In other airline, hotel & travel industry news this week…

  • Analysts expect United Airlines to place a major aircraft order early next year for as many as 200 narrowbody aircraft, possibly splitting it up between Airbus and Boeing. In a much better financial position for such a large order than American, I would anticipate these new birds would eventually replace the 757 fleet and oldest A319 and A320s. Separately, United’s old world headquarters in Elk Grove Village, IL remains up for sale with no takers for the past two years. One real estate agent claims no corporation wants such a sprawling campus anymore and cites a changing workplace that desires “open, lots of light in a cubed environment.” Actually, that’s exactly what those buildings have. I worked in two of the buildings and while there are offices, the majority of the layout is open & light filled.
  • For severe delays, United has historically sent a proactive email with compensation choices, but easyJet in Europe is taking a remarkably different approach. Here, if you’ve paid for the full ‘Flexi fare’ ticket and your flight is delayed more than 15 minutes, you’ll get a free ticket anywhere the carrier flies. Pretty generous, although their route network only goes so far as it’s more of an intra-Europe Southwest-style airline.
  • Additional consumer protection rules for airline advertising will begin January 24, 2012 whereby airlines will be required to display advertised prices inclusive of all taxes and fees. Allegiant, Southwest and Spirit challenged the Department of Transportation claiming it would create an undue burden on internal systems and create confusion in the minds of travelers. Their motion for a stay was denied. Also coming in January will be the free 24-hour hold or cancellation policy for carriers who don’t have it today, notification on e-ticket receipts spelling out baggage allowances and fees, and a rule prohibiting post-purchase increases in airfares.
  • Good and bad news for Qantas this week. The carrier announced it will begin offering in-flight internet on their flagship Airbus A380 aircraft early next year on a trial basis. Qantas’ former CEO John Borghetti promised onboard Wi-Fi back in 2007 for the superjumbo, which will also include internet and email access via the seat-back screens. For the bad news, Qantas experienced two days of strikes this past week by ground staff forcing them to cancel 30 flights on Tuesday and a few on Friday. Other flights were delayed anywhere from 10 minutes to an hour.

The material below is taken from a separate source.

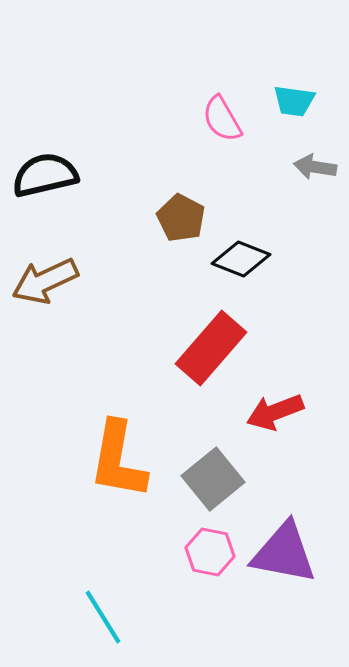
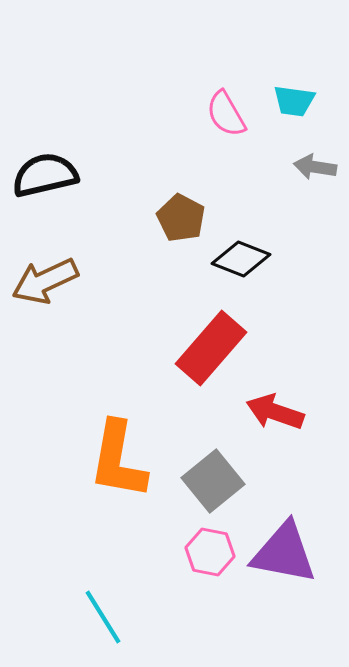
pink semicircle: moved 4 px right, 5 px up
red arrow: rotated 40 degrees clockwise
gray square: moved 2 px down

  • Delta Air Lines and Virgin Australia’s codeshare agreement has won approval to officially begin selling each other’s flights on a limited amount of routes, extend lounge access to members of both frequent flyer programs and co-locate operations. In Los Angeles, V Australia flights will now arrive and depart from Delta’s Terminal 5 at LAX, which will undergo a renovation during the next several years. Delta is looking to modernize the terminal, lounge and boarding gates and will cover nearly $12 million in costs of the overall $229 million terminal refresh.
  • Finally, American keeps losing battles in court with regard to restricting Online Travel Agencies from selling the carriers flight unless they adopt a direct connect system to bypass GDSs. This week an appellate court ruled American must allow Orbitz to sell the carrier’s flight as “Customers searching for travel packages want to book the flights they find.” Separately, a court date has finally been set to hear the arguments between American Airlines and Sabre where the airline alleges the GDS sponsored a boycott of the carrier and other anticompetitive practices. Both sides will present their cases beginning June 13, 2012.